Lungo il Tevere, come in passato, le combinazioni segniche si caricano di significati plurimi, evocati e invocati. Forma di neo-umanesimo urbano, la raffigurazione pubblica di oggi ripropone chiavi politiche della storia, riportando alla nostra attenzione – come afferma Mario Sironi nel suo Manifesto della pittura murale – che «La pittura murale è pittura sociale per eccellenza.
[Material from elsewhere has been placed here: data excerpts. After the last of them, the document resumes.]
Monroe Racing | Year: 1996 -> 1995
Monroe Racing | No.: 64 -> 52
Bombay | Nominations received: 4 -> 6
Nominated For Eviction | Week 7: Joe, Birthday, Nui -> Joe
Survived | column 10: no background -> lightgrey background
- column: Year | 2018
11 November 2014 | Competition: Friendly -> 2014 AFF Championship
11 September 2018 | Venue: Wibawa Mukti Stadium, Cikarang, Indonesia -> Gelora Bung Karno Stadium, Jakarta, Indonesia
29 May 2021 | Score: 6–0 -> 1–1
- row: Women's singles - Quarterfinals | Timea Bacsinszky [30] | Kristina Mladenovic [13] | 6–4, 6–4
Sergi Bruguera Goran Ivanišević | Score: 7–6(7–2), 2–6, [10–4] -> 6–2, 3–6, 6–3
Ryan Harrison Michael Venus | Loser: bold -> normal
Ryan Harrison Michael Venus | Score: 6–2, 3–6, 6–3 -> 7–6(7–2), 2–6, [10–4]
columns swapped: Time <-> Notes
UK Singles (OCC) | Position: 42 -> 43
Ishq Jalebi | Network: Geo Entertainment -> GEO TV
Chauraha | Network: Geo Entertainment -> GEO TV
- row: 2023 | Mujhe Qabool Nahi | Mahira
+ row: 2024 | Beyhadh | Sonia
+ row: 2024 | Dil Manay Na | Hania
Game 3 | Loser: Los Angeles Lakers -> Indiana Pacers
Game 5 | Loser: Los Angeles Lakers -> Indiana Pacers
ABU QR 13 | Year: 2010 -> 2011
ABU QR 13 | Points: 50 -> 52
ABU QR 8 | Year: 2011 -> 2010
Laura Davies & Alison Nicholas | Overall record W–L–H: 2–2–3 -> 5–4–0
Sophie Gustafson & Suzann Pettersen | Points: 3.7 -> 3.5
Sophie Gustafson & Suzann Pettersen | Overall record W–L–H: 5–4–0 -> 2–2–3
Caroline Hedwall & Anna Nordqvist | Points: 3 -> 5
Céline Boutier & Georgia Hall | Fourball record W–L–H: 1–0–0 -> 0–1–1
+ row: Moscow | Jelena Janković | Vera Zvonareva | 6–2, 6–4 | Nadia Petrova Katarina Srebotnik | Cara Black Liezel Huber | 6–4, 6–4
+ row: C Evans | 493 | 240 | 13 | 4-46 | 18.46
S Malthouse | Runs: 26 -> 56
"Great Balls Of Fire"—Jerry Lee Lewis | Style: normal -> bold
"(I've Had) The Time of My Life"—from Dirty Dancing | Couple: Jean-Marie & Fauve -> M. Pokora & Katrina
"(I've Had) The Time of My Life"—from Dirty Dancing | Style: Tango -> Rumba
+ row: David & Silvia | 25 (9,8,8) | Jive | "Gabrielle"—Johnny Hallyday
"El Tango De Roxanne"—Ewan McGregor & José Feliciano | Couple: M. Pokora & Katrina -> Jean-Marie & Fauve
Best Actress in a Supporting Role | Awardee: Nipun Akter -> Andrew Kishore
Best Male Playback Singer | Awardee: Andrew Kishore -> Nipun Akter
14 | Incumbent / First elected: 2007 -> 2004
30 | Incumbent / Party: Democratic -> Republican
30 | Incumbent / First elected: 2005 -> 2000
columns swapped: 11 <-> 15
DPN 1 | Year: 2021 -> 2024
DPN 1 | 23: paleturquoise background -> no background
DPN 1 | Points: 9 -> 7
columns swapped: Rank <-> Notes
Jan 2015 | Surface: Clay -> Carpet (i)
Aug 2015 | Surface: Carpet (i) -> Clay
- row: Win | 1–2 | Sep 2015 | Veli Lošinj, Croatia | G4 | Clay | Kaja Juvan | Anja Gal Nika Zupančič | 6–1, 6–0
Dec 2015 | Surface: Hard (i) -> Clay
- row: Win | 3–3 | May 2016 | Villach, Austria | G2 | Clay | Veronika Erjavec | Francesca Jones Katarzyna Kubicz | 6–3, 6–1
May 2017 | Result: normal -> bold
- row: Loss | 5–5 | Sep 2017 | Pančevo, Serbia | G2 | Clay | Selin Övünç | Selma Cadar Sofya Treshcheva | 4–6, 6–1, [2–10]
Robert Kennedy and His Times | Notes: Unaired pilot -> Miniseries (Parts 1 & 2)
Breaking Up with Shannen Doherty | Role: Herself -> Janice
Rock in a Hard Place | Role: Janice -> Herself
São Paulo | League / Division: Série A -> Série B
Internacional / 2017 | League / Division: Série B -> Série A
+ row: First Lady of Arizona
Essa opera sull’immaginazione popolare più direttamente di qualunque altra forma di pittura […]». Senza essere pittura, lo scenario artistico di Kentridge riarticola il principio della semplificazione formale delle avanguardie storiche in grafica ove la memoria archeologica della romanità si dispiega in “tratteggi” tra art brut e post-comics.

 

In un’ambientazione che scarnifica incisioni piranesiane, dialogando con drammatizzazioni della storia alla Goya, le liquide ombre di Kentridge, assenze che si fanno percepire, chiarori chiamati a disperdersi nei pressi dell’acqua, testimoniano di un passaggio che incide provvisoriamente ma durevolmente nello spazio urbano – L’opera durerà sette anni, le patine di sporco nel tempo diventeranno più sporche e il bianco si scurirà fino a trovare un equilibrio nelle stratificazioni, ma è così che deve evolvere senza essere toccata”, ha dichiarato l’artista – offrendo un contributo al rinnovamento delle tre arti, come spiega ancora Sironi in Pittura murale: “rinnovamento dell’architettura, alla quale la decoratività pittorica porterà un calore profondo, una vitalità affascinante e meravigliosa, rinnovamento della pittura e della scultura rinsanguate da nuovi principî costruttivi volti a rendere espressive e significative le grandi superfici murali, oggi tanto spesso deturpate da decoratori e mestieranti”.

 

Come nell’ambito delle Triennali di Arte decorative degli anni Trenta le opere pittoriche potevano essere destinate a non durare, in Triumphs and Laments si rinuncia ad aggiungere rovesciando a Roma ogni tentazione di segni urbani da writers, sia spontanei sia programmaticamente impegnati, consentendo alla città di connotare il suo lungofiume con l’aiuto dell’artista-demiurgo. Se Walter Benjamin evidenzia il tema del riflesso fluviale – Senna come specchio vivo di Parigi, che vi rovescia ogni giorno le immagini dei suoi solidi edifici e dei suoi sogni di nuvole”: il fiume accetta volentieri le offerte di questo sacrificio e, come segno del suo favore, le frantuma in mille pezzi –, Kentridge, evocatore di incantesimi dalla durata effimera, ove una tradizionale scansione dei tempi si accorda anche con la moda del transeunte, offre pudicamente al Tevere le proprie forme del sacrificio, immagini che si affacciano tra memoria e avvenire, limes tra solido e liquido, tra restare e scorrere.